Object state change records
BEGIN

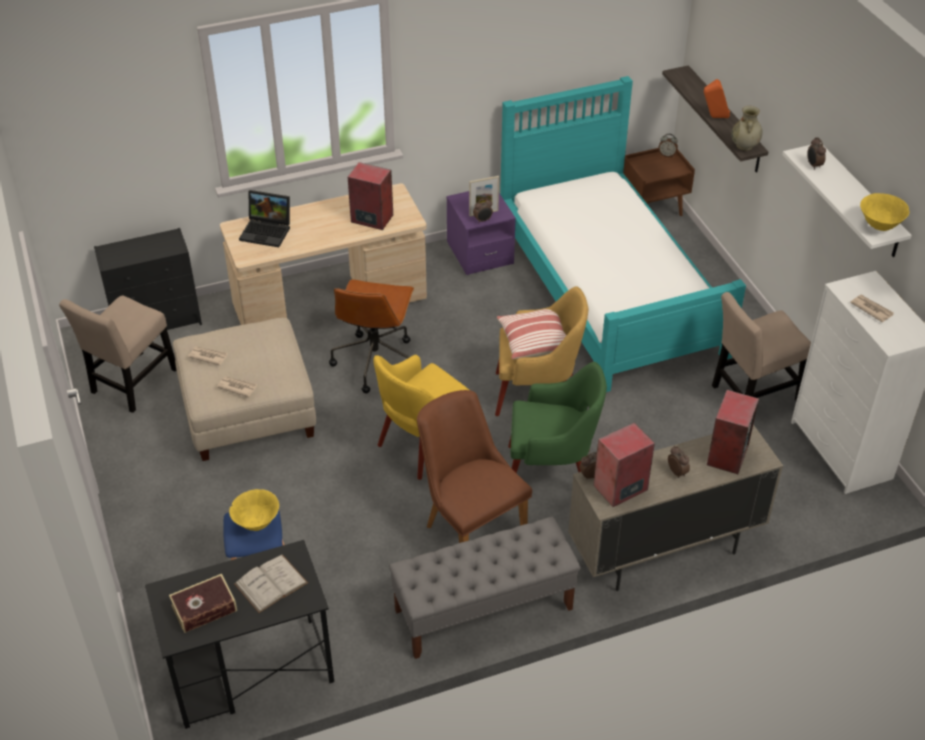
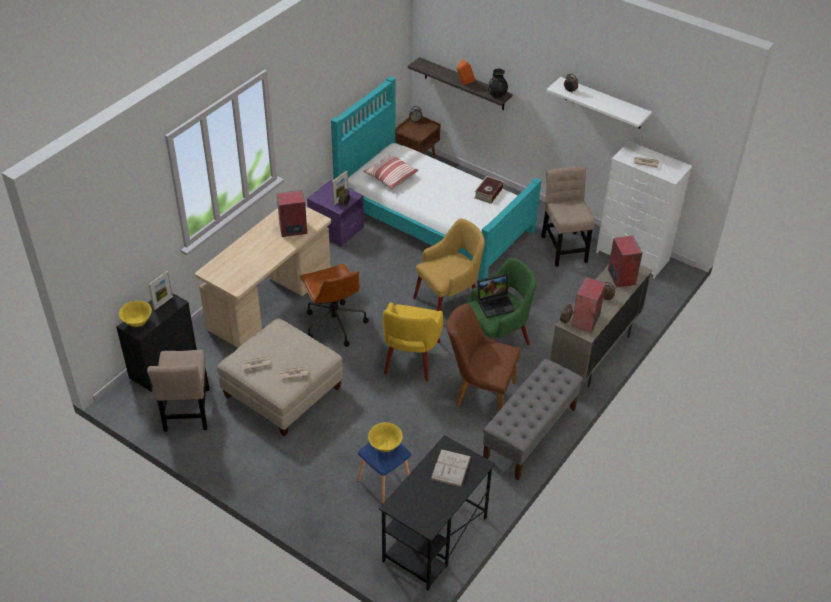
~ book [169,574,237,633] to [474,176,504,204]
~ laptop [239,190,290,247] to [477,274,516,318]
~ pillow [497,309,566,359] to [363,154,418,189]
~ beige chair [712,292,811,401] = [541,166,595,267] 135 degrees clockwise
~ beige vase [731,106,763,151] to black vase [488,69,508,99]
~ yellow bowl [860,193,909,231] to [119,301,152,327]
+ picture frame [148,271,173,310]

END

→ **Your assignment**
The records above should be written out in full and unchanged, except that pictures are dropped.

→ **Answer below**
~ book [169,574,237,633] to [474,176,504,204]
~ laptop [239,190,290,247] to [477,274,516,318]
~ pillow [497,309,566,359] to [363,154,418,189]
~ beige chair [712,292,811,401] = [541,166,595,267] 135 degrees clockwise
~ beige vase [731,106,763,151] to black vase [488,69,508,99]
~ yellow bowl [860,193,909,231] to [119,301,152,327]
+ picture frame [148,271,173,310]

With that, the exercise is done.